Text section Start Marker
The techniques described herein may also be implemented in electronic hardware, computer software, firmware, or any combination thereof. Such techniques may be implemented in any of a variety of devices such as general purposes computers, wireless communication device handsets, or integrated circuit devices having multiple uses including application in wireless communication device handsets and other devices. Any features described as modules or components may be implemented together in an integrated logic device or separately as discrete but interoperable logic devices. If implemented in software, the techniques may be realized at least in part by a computer-readable data storage medium comprising program code including instructions that, when executed, performs one or more of the method, algorithms, and/or operations described above. The computer-readable data storage medium may form part of a computer program product, which may include packaging materials.
The computer-readable medium may include memory or data storage media, such as random access memory (RAM) such as synchronous dynamic random access memory (SDRAM), read-only memory (ROM), non-volatile random access memory (NVRAM), electrically erasable programmable read-only memory (EEPROM), FLASH memory, magnetic or optical data storage media, and the like. The techniques additionally, or alternatively, may be realized at least in part by a computer-readable communication medium that carries or communicates program code in the form of instructions or data structures and that can be accessed, read, and/or executed by a computer, such as propagated signals or waves.
Text section End Marker
Source material Start Marker
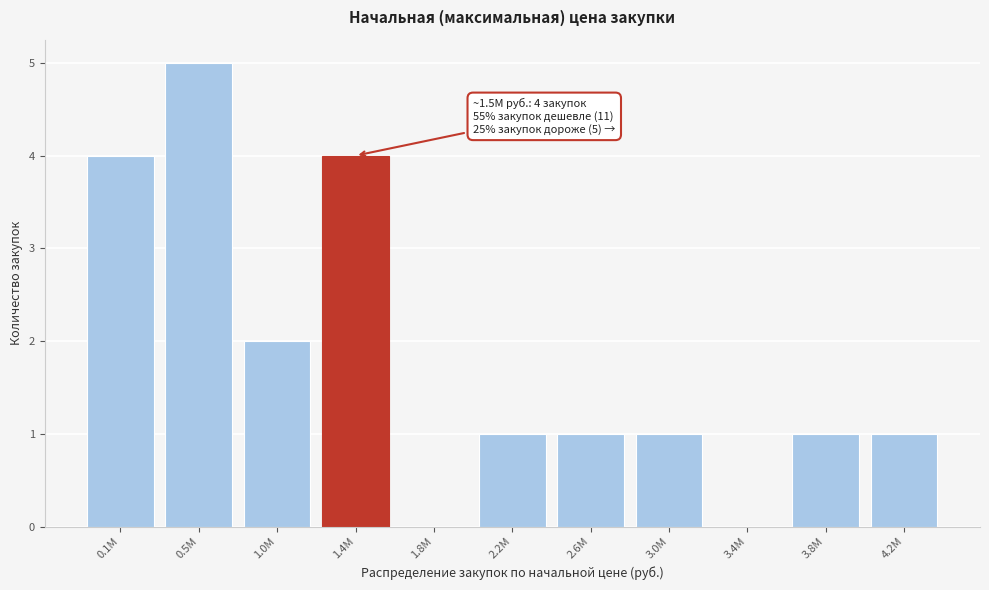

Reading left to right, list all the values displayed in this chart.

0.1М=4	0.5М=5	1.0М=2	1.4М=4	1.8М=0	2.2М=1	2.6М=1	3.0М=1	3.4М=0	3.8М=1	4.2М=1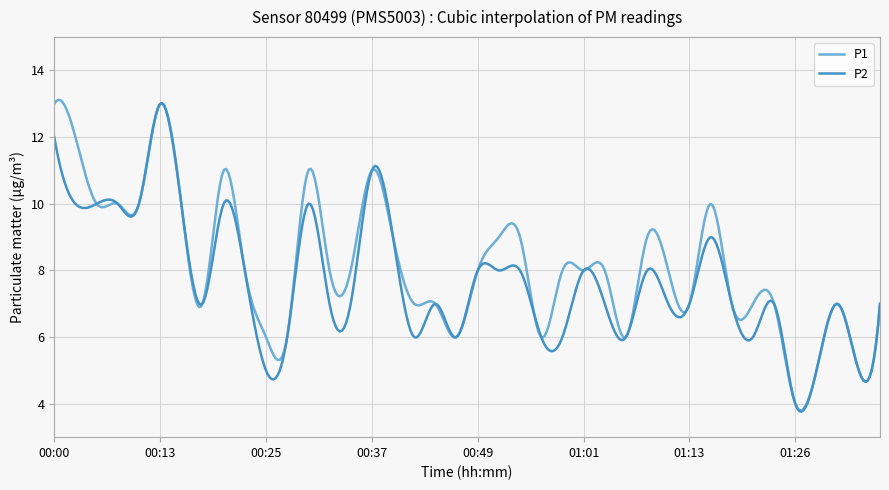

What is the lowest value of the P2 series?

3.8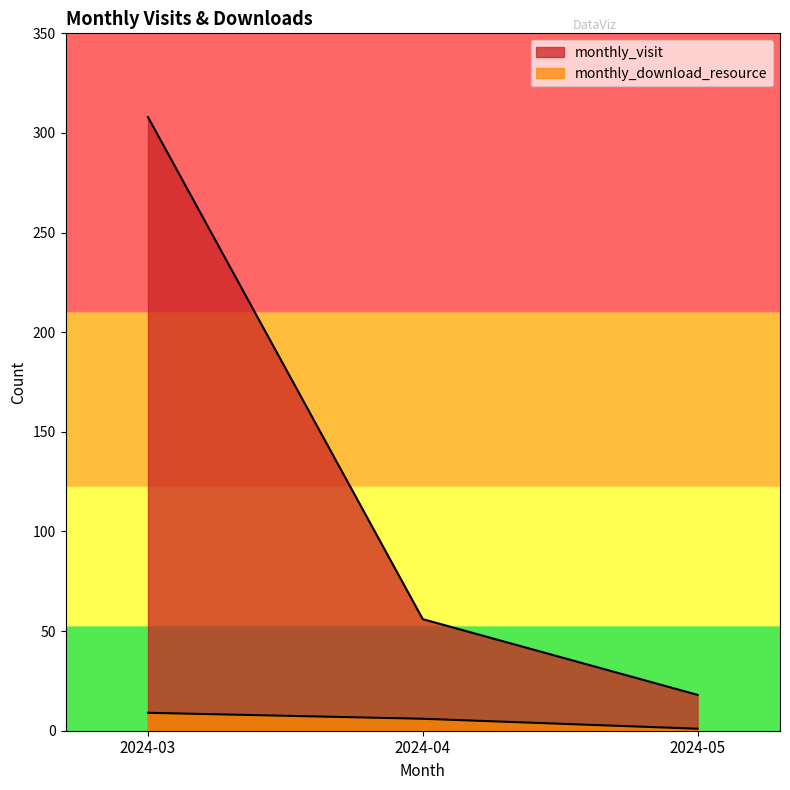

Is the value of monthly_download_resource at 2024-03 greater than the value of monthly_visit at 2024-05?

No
Source material End Marker
Source material Start Marker
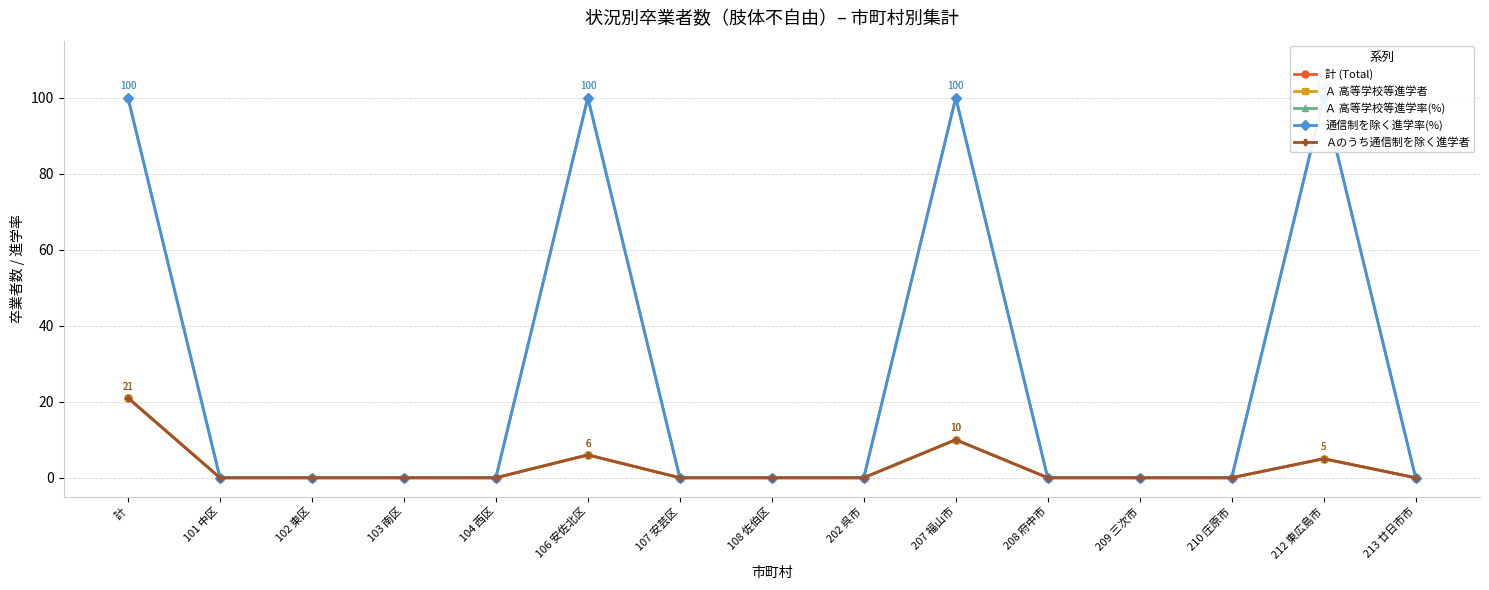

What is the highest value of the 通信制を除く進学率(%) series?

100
Source material End Marker
Source material Start Marker
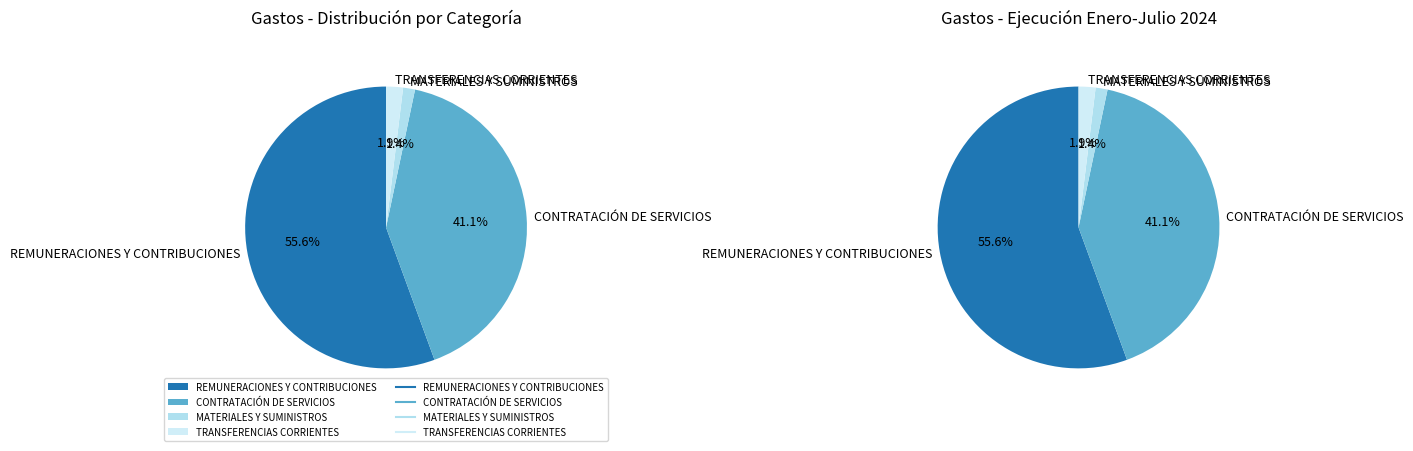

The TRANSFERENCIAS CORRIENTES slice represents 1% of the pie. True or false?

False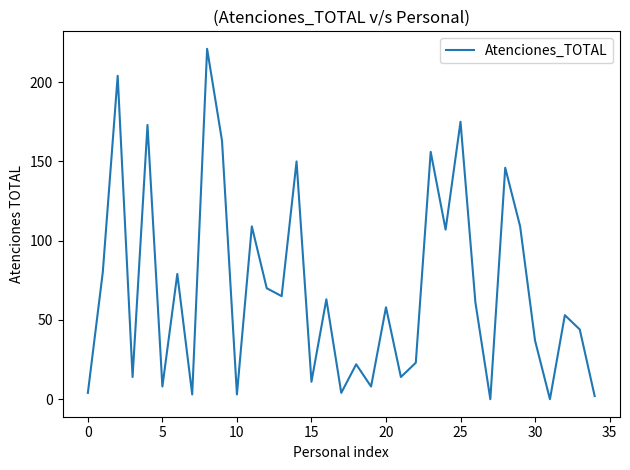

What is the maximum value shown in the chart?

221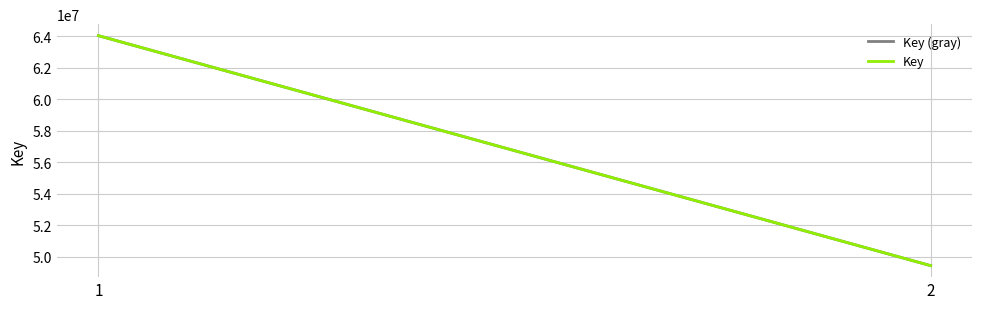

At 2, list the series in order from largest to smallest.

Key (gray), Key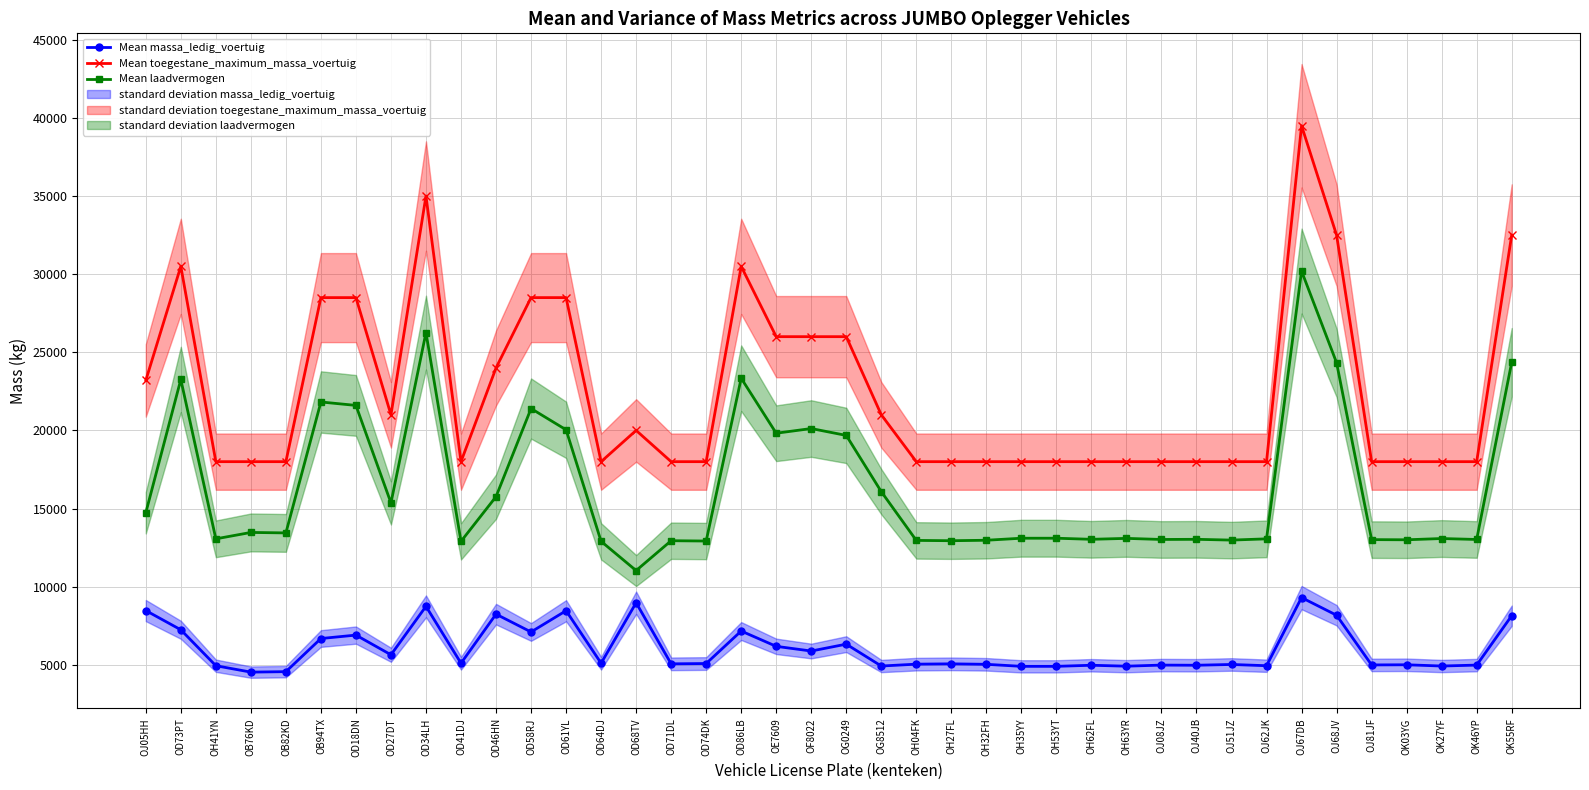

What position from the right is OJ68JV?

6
Source material End Marker
**Your tasks**
A. In the text above on implementing the techniques, rewrite the paragraph beginning "The computer-readable medium may include" as a list, keeping its main facts.
B. Write the next part of the text on implementing the techniques, picking up after its final sentence.

**Exercise results**
A.
- The computer-readable medium may include memory or data storage media, such as:
  - random access memory (RAM), such as synchronous dynamic random access memory (SDRAM)
  - read-only memory (ROM)
  - non-volatile random access memory (NVRAM)
  - electrically erasable programmable read-only memory (EEPROM)
  - FLASH memory
  - magnetic or optical data storage media
- The techniques may also, or instead, be realized at least in part by a computer-readable communication medium that:
  - carries or communicates program code as instructions or data structures
  - can be accessed, read, and/or executed by a computer
  - includes propagated signals or waves

B.
Methods and apparatus of the disclosure may be practiced in network computing environments with many types of computer system configurations, including personal computers, hand-held devices, multi-processor systems, microprocessor-based or programmable consumer electronics, network PCS, minicomputers, mainframe computers, and the like. Such methods may also be practiced in distributed computing environments where tasks are performed by local and remote processing devices that are linked (either by hardwired links, wireless links, or by a combination thereof) through a communications network. In a distributed computing environment, program modules may be located in both local and remote memory storage devices.
In the above description, terms such as “upper,” “upward,” “lower,” “downward,” “above,” “below,” “downhole,” “uphole,” “longitudinal,” “lateral,” and the like, as used herein, shall mean in relation to the bottom or furthest extent of the surrounding wellbore even though the wellbore or portions of it may be deviated or horizontal. Correspondingly, the transverse, axial, lateral, longitudinal, radial, etc., orientations shall mean orientations relative to the orientation of the wellbore or tool.
The term “coupled” is defined as connected, whether directly or indirectly through intervening components, and is not necessarily limited to physical connections. The connection can be such that the objects are permanently connected or releasably connected. The term “outside” refers to a region that is beyond the outermost confines of a physical object. The term “inside” indicates that at least a portion of a region is partially contained within a boundary formed by the object. The term “substantially” is defined to be essentially conforming to the particular dimension, shape or another word that substantially modifies, such that the component need not be exact. For example, substantially cylindrical means that the object resembles a cylinder, but can have one or more deviations from a true cylinder.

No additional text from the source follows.